`It is the greatest achievement in golf in the modern era." - William (Hootie) Johnson. Talk about lefthanded compliments.
On the other hand, what did you expect the esteemed chairman of the Augusta National Golf Club to say? Even as historians debate the issue of whether Tiger Woods's accomplishments over the past 10 months constitute a Grand Slam or merely a clean sweep of the sport's four major championships, the revisionists are already at work.
Not that anybody really expected the purists at Augusta to accept Woods's feat as the equal of Bobby Jones's 1930 run - he won the US and British Amateur Championships and the US and British Opens - but as the vanquished Masters runner-up David Duval said in another connection on Sunday evening: "It's not even comparing apples and oranges. It's more like comparing apples and peanuts."
Duval was actually replying to an interrogator who had asked him to liken Woods's feat to Joe DiMaggio's 56-game hitting streak, but the observation is appropriate when it comes to Jones as well.
You wouldn't want to say it very loud on the hallowed grounds of the botanical cathedral Jones (with a little help from Alister McKenzie) carved out of a fruit orchard in Augusta, but what Jones did in 1930 hardly compares with what Eldrick Woods has accomplished since last June - and the fact that Woods's four majors didn't all come in the same calendar year should have absolutely no bearing on the argument.
"If it's not a slam," said David Feherty when we discussed the subject earlier in the week, "it's only because it's even better than a slam."
Comparisons between Tiger's achievement and Jones's 1930 run are entirely misplaced, and here's why: professionals could not even compete in two of the four "majors" (the British and US Amateurs) Jones won. Not only did he not have to face the likes of Gene Sarazen, Walter Hagen and Henry Cotton in winning those two events, but the field he beat consisted of a bunch of doctors and lawyers like himself.

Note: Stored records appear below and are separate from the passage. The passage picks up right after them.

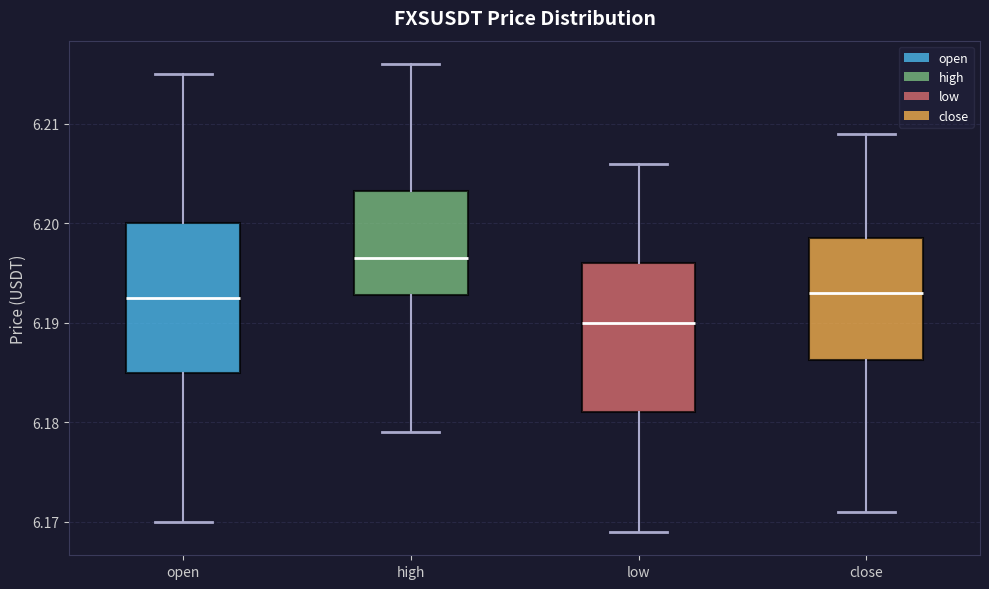

Reading left to right, transcribe this box plot: for each box, give where its median line is, the range the box spans, and where its two whiskers end, as read against the y-axis. The values are not printed on the chart, so give them approximately, as read against the axis.

open: median 6.193, box 6.185 to 6.200, whiskers 6.170 to 6.215
high: median 6.197, box 6.193 to 6.203, whiskers 6.179 to 6.216
low: median 6.190, box 6.181 to 6.196, whiskers 6.169 to 6.206
close: median 6.193, box 6.186 to 6.199, whiskers 6.171 to 6.209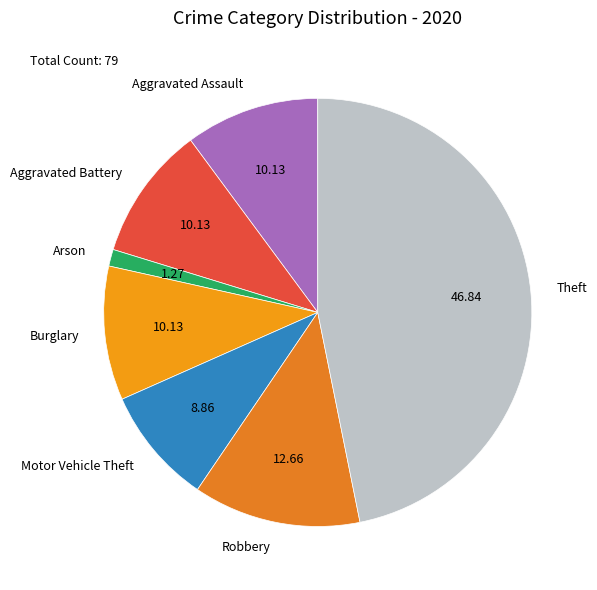

Does any single category account for the majority?

No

Jones circa 1930 shouldn't be the standard at all. No one has matched Tiger's run of four straight modern majors, but if you're looking for valid comparisons, what Ben Hogan did almost half a century ago is at least worthy of mention in the same breath. In 1953, Hogan won the Masters, US Open and British Open in an era when it was logistically impossible to play all four events. The USPGA, a matchplay tournament in those days, finished the day before the British Open began, and since Hogan was obliged to qualify at Carnoustie, he was playing a qualifying round on the day the PGA semi-final was taking place in Birmingham, Michigan.
As it happened, following his near-fatal car accident in 1949, Hogan forever eschewed the PGA Championship, but he couldn't have played in it that year even if he'd wanted to.
In any event, having, like Tiger, won three majors the year before, Hogan came to Augusta in 1954 gunning for another, and very nearly pulled it off, losing the championship in a play-off when Sam Snead chipped in for a birdie on the 10th. "It never occurred to me, and it certainly never occurred to Ben, that that would have constituted a Grand Slam or even for his fourth straight major," says Hogan's Boswell (and pallbearer) Dan Jenkins. "It wasn't in the same calendar year."
AS awe-inspiring as Tiger's run since last June has been, Jenkins believes a case can be made for Hogan's post-recuperative achievements having been comparable.
"After the accident, Ben played a very limited schedule, but he still won six majors - the US Open in 1950, the Masters and the US Open in '51, and the only three he played in '53 - in four years," says Jenkins. "Tiger has now won six in five years."
Hogan had won 11 of the 25 tournaments he played in 1948, the year before the accident, and in fact had two wins in four tries in 1949 before the head-on collision with a Greyhound bus which broke virtually every bone in his body.
The foremost medical specialists of his day predicted that, even if he did live, he would never play golf again. But in 1950 Hogan played four tournaments, and won two of them - including the US Open at Merion.
He played four events in 1951, and won three of them, including the Masters and the US Open at Oakland Hills. He had an off-year in 1952 with just one win in four tries, that in the Colonial in Texas, but bounced back the next year to set the standard that would go unrivalled for 47 years until Woods matched it last year.
In short, from the beginning of 1950 through the fall of 1953, Hogan entered just 18 tournaments, and won 11 of them - including six majors.
Whether Woods's achievement at Augusta last Sunday constitutes a bona fide Grand Slam may be debated by golfing purists for years to come; but then again, by the time he gets through, there may be no room for debate at all. Unlike Hogan, Tiger's streak isn't necessarily over yet. He could have seven-in-a-row by the time the year is out.